Ranny Kadafi błagał o litość - wstrząsający film
Dzień po śmierci Muammara Kadafiego jej okoliczności pozostają niejasne, a wersja wydarzeń przedstawiona przez Narodową Radę Libijską wydaje się niespójna z przebiegiem sytuacji, jaki można odtworzyć z dostępnych zdjęć i nagrań - pisze "New York Times". Wątpliwości potęguje kolejne nagranie opublikowane przez saudyjską telewizję Al-Arabija. Widać na nim, że chwilę przed śmiercią dyktator błaga o litość.

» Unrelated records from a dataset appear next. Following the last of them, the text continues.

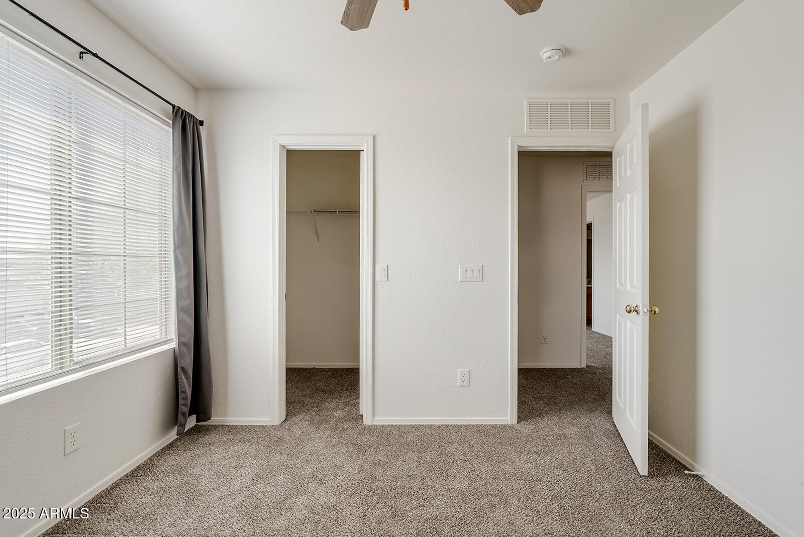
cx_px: 402
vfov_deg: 73.8
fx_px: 358
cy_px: 268
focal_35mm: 16
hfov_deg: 96.7
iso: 100
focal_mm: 16
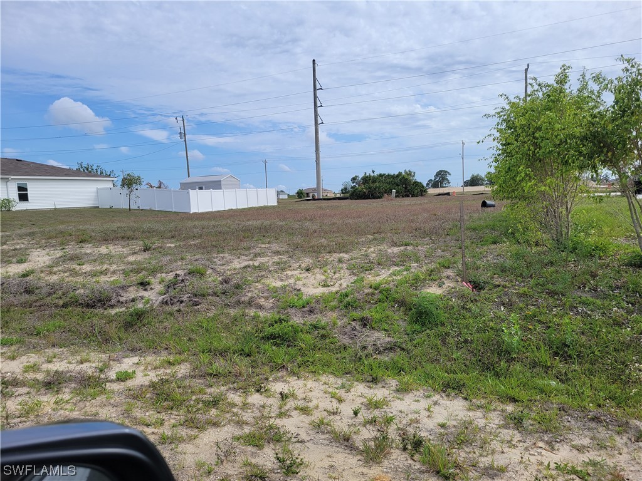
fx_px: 482
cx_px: 321
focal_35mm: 26
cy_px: 240
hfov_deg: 67.3
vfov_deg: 53.1
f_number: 1.8
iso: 40
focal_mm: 5.4
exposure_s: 1/3381
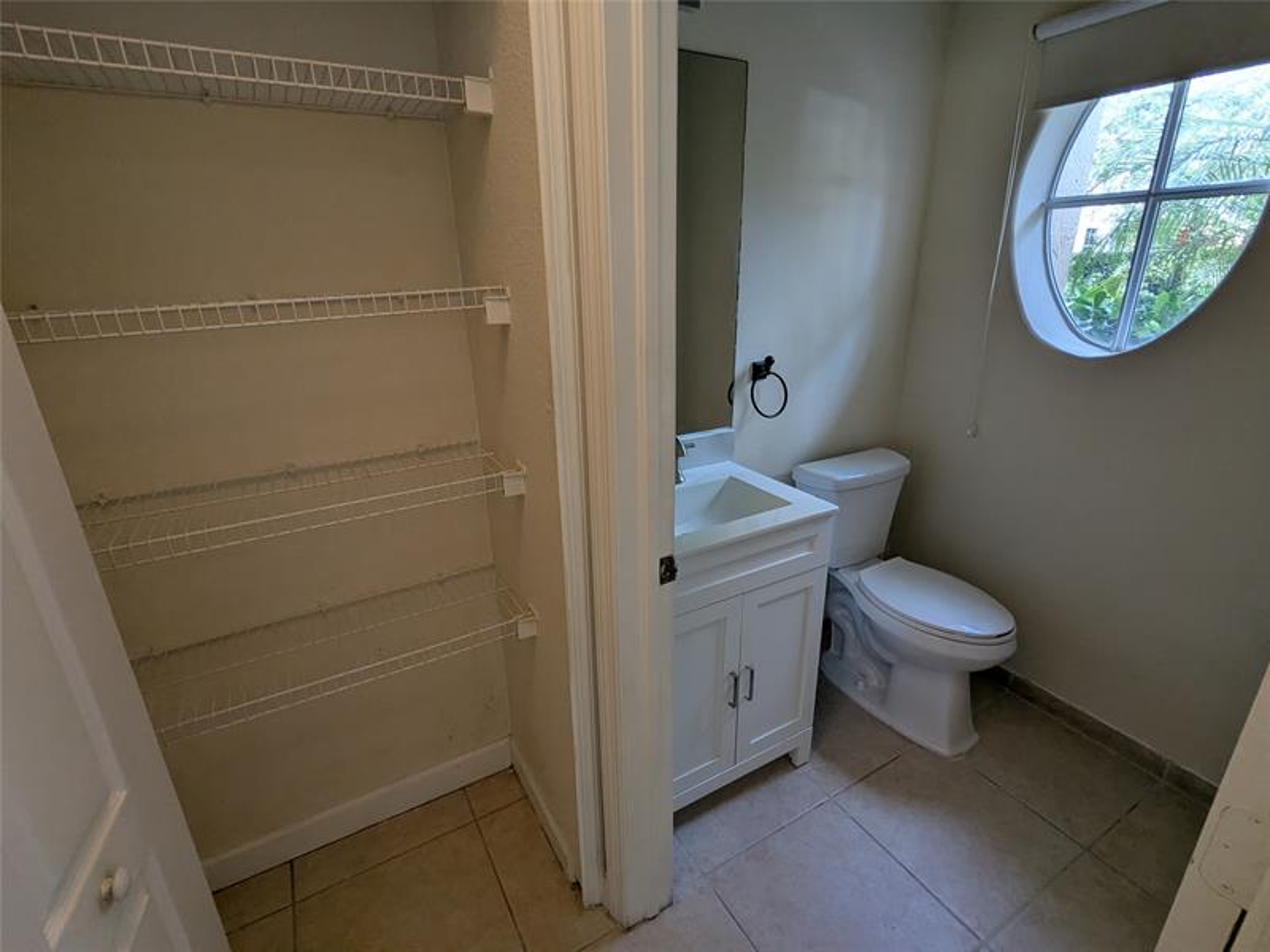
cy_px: 476
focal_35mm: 16
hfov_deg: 94.5
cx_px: 635
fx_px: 587
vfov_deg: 78.1
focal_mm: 2.35
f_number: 2.2
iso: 82
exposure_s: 1/40
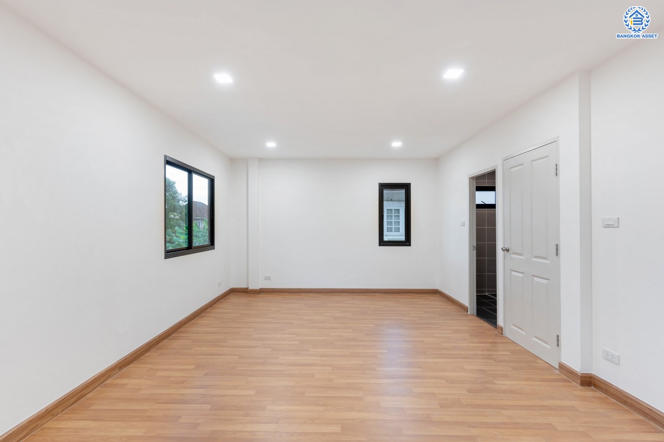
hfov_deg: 98.6
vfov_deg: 75.4
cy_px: 221
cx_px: 332
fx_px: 286
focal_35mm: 16
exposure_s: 1/5
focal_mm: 15.5
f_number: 5.6
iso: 100
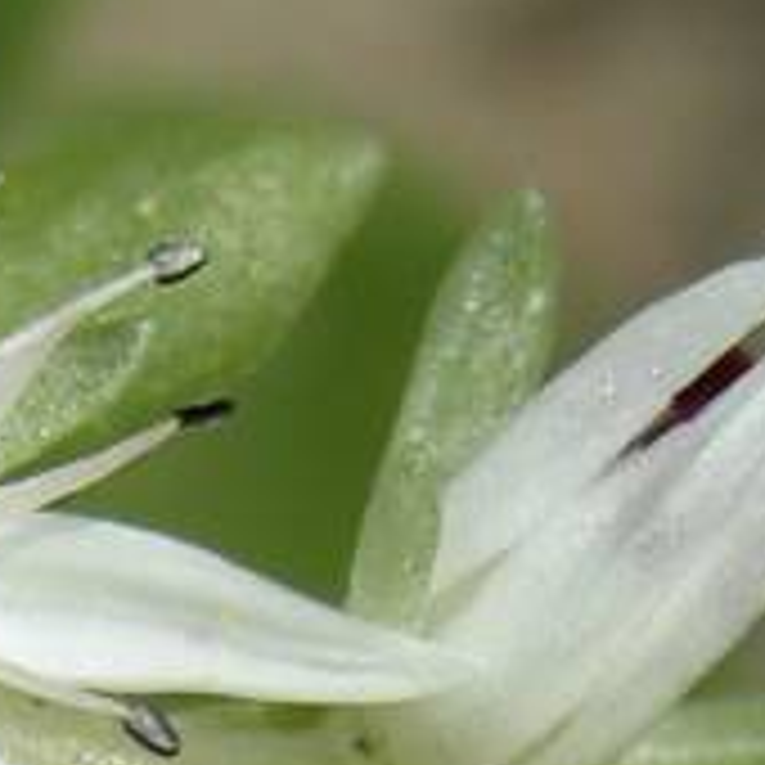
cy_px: 1773
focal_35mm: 440
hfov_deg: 4.0
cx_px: -140
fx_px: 11001
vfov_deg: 3.9
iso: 100
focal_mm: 16.8
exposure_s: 1/419
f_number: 3.2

21.10.2011 | aktual.: 21.10.2011 16:02
Premier Libii Mahmud Dżebril powiedział, że Kadafi zmarł, bo wykrwawił się na śmierć w wyniku odniesionych ran. Podkreślił, że dyktator został pojmany i wciągnięty na platformę ciężarówki, która miała go przetransportować z Syrty do Misraty. Po drodze pojazd został ostrzelany przez zwolenników Kadafiego, w ataku Kadafi został ciężko ranny. Krótko przed przybyciem do szpitala w Misracie dyktator zmarł na skutek nadmiernej utraty krwi - podkreślał Dżebril.
Amerykański dziennik zauważa jednak, że oficjalna wersja tymczasowych władz libijskich wydaje się niespójna z krążącymi po sieci zdjęciami i nagraniami. Na nagraniu emitowanym przez Al-Arabiję widać rannego dyktatora, który jest ciągnięty za samochodem i otoczony powstańcami, którzy go szarpią.

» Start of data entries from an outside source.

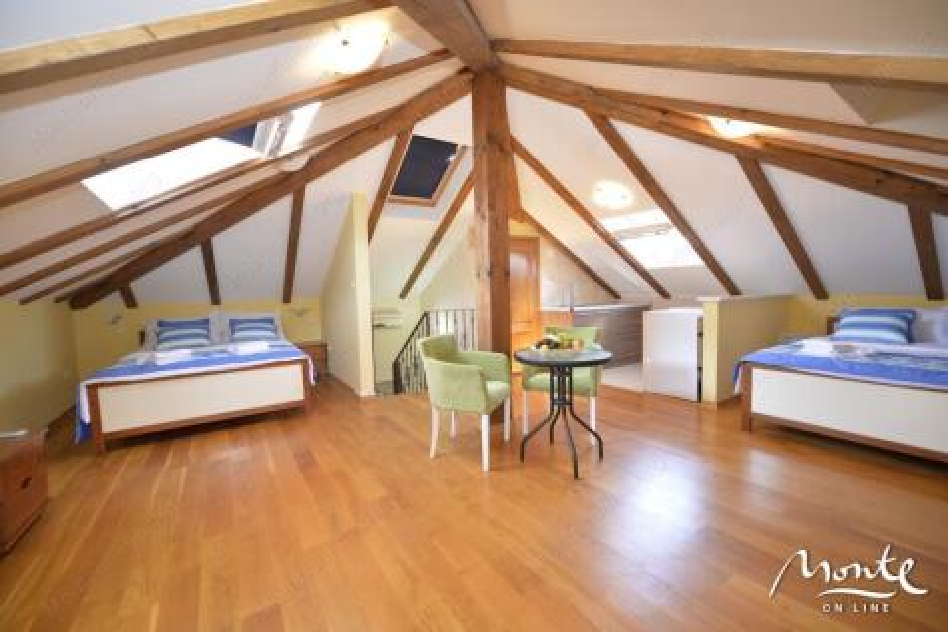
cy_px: 316
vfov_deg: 81.2
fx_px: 369
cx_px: 474
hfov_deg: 104.3
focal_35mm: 14
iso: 1250
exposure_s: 1/125
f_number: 2.8
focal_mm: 14
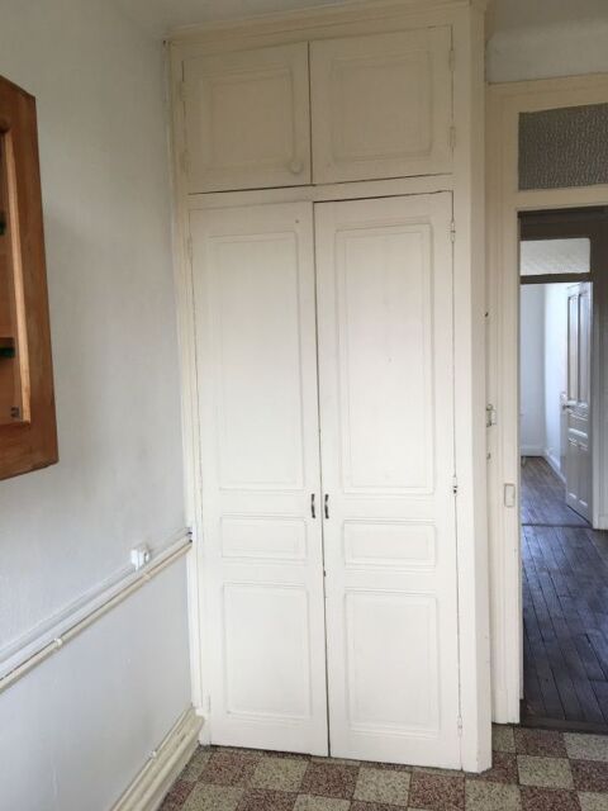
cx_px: 304
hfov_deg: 48.2
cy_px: 406
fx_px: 679
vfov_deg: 61.7
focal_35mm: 29
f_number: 2.2
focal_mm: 4.15
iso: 32
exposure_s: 1/50
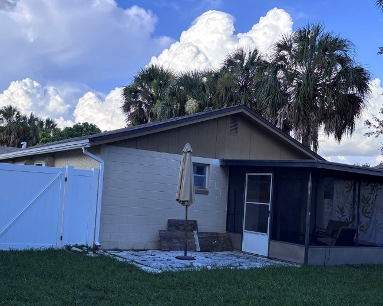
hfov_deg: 45.7
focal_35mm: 40
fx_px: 453
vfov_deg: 37.2
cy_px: 185
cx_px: 165
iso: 50
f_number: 1.6
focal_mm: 5.96
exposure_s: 1/1845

Zobacz również film z ostatnich chwil Kadafiego
Wydaje się - zauważa gazeta - że w tamtej chwili Kadafi może jeszcze stać o własnych siłach. Słania się, jego koszula jest przesiąknięta krwią, próbuje gestykulować prawą ręką i szarpie go rozwścieczony tłum. Al-Arabija podała, że w ogólnym zamieszaniu można wychwycić błagania Kadafiego o litość. Na późniejszym zdjęciu widać już martwego Kadafiego z raną postrzałową w głowę - zauważa dziennik.
BBC przypomina, że w pierwszych relacjach powstańcy podawali, że Kadafi został śmiertelnie postrzelony podczas próby ucieczki.
"New York Times" podaje też, że zwłoki dyktatora w Misracie były oglądane przez setki osób, a w tym czasie NRL podawała z rąk do rąk zdobycze po nim: jego złoty pistolet, telefon satelitarny, brązowy szal i jeden czarny but.
Czytaj również: Szał nad ciałem Kadafiego - tańczyli i robili zdjęcia
ONZ chce śledztwa?
Biuro Wysokiego Komisarza ONZ ds. Praw Człowieka (UNHCHR) zażądało wszczęcia śledztwa w sprawie okoliczności śmierci byłego libijskiego dyktatora Muammara Kadafiego.
- Jeśli chodzi o wczorajszą śmierć Kadafiego, okoliczności nie są jasne. Uważamy, że konieczne jest śledztwo - powiedział dziennikarzom rzecznik UNHCHR Rupert Colville, odnosząc się do filmów wideo, które były w czwartek publikowane przez media. "Powinno zostać wszczęte śledztwo w związku z tym, co wczoraj widzieliśmy" - podkreślił.
Jak ocenił, dwa materiały dotyczące śmierci Kadafiego "były bardzo niepokojące".
Rzecznik UNHCHR nie wskazał, jaka instytucja powinna zająć się śledztwem.Przypomniał, że Rada Praw Człowieka ONZ powołała w tym roku komisję ekspertów w celu zbadania przemocy w Libii.